Ces derniers temps, dans l’industrie du jeu vidéo, la prudence prédomine toutefois. Car l’impératif olympique de constituer une fédération internationale place l’e-sport face à ses responsabilités… et ses contradictions. « Il aura beau y avoir des rassemblements et des tentatives pour fédérer les acteurs, le cœur du problème réside dans les intérêts commerciaux, l’hyper concurrence du secteur et la fameuse propriété intellectuelle, synthétise Jean-Baptiste Saelens, rédacteur en chef adjoint du Canal eSport Club, sur Canal +. Quelle discipline ? Quel jeu ? Quel support ? Quel matériel ? Sous quels critères ? L’équation est tellement complexe et les intérêts tellement divergents, qu’elle devient politique. »
« Il y a des enjeux qui ne sont pas compatibles avec les valeurs nécessaires à la création d’un sport et d’une fédération »
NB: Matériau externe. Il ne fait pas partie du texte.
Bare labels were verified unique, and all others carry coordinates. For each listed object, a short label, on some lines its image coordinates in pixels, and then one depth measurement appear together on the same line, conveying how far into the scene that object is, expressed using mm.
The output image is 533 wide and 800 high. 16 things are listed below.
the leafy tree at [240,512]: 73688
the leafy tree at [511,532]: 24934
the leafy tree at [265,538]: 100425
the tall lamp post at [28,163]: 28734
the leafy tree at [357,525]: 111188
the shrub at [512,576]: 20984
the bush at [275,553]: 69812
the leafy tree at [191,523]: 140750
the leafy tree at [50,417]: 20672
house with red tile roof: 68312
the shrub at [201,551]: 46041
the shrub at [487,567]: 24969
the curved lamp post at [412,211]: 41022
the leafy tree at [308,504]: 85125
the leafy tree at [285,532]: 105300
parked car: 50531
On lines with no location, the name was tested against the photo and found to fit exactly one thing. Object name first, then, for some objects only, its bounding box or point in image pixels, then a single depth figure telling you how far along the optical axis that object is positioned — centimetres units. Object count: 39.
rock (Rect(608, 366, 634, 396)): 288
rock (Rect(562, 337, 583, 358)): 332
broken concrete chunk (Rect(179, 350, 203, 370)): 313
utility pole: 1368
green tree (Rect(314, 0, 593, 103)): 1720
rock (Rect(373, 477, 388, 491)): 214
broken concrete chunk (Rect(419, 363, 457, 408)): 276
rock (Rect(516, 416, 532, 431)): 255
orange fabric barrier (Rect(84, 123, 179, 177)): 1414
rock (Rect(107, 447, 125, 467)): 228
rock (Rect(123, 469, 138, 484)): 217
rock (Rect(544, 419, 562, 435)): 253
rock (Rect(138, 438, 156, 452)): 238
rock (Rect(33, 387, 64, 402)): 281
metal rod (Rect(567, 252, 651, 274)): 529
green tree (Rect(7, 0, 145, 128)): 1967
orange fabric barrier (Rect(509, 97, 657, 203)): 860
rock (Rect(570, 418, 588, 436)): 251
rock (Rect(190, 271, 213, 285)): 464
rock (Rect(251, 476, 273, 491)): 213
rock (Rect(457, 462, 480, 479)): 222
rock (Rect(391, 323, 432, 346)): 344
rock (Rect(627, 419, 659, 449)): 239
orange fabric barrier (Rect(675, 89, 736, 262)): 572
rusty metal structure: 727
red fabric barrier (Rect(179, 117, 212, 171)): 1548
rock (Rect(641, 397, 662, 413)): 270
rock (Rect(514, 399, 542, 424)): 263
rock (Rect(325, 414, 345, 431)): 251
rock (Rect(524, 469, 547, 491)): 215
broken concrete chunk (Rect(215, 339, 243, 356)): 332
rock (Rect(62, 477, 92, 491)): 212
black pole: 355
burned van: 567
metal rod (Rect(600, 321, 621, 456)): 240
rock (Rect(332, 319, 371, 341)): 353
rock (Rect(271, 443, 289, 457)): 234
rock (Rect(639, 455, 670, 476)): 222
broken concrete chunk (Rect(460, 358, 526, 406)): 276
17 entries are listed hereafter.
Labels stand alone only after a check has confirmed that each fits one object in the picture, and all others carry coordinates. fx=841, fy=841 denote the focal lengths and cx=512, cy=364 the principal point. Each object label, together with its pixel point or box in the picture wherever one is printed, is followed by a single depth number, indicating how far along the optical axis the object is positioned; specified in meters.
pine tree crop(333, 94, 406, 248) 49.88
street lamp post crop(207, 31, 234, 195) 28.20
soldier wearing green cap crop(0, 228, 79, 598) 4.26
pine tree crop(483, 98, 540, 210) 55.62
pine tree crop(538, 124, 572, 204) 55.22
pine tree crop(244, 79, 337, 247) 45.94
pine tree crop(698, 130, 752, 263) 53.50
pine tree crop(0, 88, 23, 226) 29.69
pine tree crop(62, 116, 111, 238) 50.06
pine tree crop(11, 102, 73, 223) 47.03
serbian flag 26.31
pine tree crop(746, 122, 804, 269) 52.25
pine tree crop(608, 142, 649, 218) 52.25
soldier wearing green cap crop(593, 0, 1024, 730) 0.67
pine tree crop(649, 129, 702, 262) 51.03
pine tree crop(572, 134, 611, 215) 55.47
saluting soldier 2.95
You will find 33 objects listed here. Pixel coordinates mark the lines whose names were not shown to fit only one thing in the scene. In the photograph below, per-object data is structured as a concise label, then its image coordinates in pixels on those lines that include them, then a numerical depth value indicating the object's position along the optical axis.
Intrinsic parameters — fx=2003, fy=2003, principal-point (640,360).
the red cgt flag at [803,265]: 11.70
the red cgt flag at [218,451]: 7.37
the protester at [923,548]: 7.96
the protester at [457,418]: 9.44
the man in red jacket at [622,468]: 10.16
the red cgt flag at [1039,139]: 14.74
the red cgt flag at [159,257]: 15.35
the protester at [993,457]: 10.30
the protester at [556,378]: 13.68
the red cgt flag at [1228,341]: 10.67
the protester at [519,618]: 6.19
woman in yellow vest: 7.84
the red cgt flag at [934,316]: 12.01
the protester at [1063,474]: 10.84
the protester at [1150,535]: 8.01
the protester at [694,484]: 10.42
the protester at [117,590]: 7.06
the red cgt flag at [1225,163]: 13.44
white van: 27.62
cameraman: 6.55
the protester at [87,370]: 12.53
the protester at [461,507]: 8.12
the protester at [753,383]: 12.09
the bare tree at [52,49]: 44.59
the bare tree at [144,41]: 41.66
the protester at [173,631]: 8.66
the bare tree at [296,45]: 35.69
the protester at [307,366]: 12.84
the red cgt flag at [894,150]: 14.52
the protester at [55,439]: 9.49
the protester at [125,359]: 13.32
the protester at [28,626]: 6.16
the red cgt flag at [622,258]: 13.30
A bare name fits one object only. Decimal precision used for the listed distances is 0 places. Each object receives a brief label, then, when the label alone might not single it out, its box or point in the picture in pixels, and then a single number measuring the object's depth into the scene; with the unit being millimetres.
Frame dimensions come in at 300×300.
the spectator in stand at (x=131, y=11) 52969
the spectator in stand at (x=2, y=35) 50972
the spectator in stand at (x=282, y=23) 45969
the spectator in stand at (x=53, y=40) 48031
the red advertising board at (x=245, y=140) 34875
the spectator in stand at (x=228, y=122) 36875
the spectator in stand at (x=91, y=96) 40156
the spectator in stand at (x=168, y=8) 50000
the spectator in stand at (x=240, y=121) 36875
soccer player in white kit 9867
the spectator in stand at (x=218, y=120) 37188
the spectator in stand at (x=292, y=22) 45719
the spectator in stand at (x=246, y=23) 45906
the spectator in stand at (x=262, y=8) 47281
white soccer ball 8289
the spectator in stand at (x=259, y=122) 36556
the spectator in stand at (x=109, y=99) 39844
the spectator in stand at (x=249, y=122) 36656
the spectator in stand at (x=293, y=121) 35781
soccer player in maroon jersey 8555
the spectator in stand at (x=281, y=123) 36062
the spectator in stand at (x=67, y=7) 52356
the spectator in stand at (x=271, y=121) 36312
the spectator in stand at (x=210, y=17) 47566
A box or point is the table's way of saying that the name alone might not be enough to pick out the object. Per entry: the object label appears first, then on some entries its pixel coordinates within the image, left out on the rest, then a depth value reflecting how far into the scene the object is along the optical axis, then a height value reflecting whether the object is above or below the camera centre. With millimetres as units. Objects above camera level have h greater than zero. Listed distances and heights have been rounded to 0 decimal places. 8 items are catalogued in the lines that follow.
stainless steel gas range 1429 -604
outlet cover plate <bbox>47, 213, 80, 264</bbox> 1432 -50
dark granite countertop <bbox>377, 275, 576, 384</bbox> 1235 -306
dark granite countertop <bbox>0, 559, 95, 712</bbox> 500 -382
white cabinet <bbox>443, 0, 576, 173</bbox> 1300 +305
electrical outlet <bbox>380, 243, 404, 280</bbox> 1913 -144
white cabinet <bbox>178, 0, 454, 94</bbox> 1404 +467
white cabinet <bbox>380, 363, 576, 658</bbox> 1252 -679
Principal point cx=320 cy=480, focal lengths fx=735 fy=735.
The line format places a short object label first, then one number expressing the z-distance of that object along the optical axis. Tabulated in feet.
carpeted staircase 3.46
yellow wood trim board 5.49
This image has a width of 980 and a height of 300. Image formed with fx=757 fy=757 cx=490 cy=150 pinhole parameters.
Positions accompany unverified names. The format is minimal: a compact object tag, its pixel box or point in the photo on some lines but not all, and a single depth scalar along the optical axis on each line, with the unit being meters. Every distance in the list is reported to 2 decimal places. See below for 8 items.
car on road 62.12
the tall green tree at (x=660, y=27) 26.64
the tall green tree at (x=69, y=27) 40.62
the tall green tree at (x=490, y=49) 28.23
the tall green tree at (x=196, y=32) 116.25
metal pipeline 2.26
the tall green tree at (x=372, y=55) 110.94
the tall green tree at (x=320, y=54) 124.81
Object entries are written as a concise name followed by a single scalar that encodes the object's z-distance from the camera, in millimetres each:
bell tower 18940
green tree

Alban Dechelotte, responsable marketing chez Coca-Cola
La seule question du choix des jeux à intégrer à d’hypothétiques compétitions olympiques laisse entrevoir les conflits d’intérêts entre leurs différents éditeurs. « Dans un monde idéal, il existerait des jeux libres de droit qui permettraient d’éviter ces questions », sourit Rémy Chanson, auteur du Guide de l’eSport et président d’une équipe parisienne, Armateam.
« Boeing et Airbus ont du mal à travailler ensemble, surtout pour créer un aéroport », ironise Alban Dechelotte, responsable marketing chez Coca-Cola, marque partenaire aussi bien d’événements sportifs que e-sportifs. « Comment faire travailler ensemble des éditeurs dont le métier est de vendre leur jeu plutôt que celui des concurrents ? Il y a des enjeux qui ne sont pas compatibles avec les valeurs nécessaires à la création d’un sport et d’une fédération. » De quoi décontenancer une industrie du jeu vidéo jusqu’alors peu habituée aux marques d’intérêt du Comité international olympique.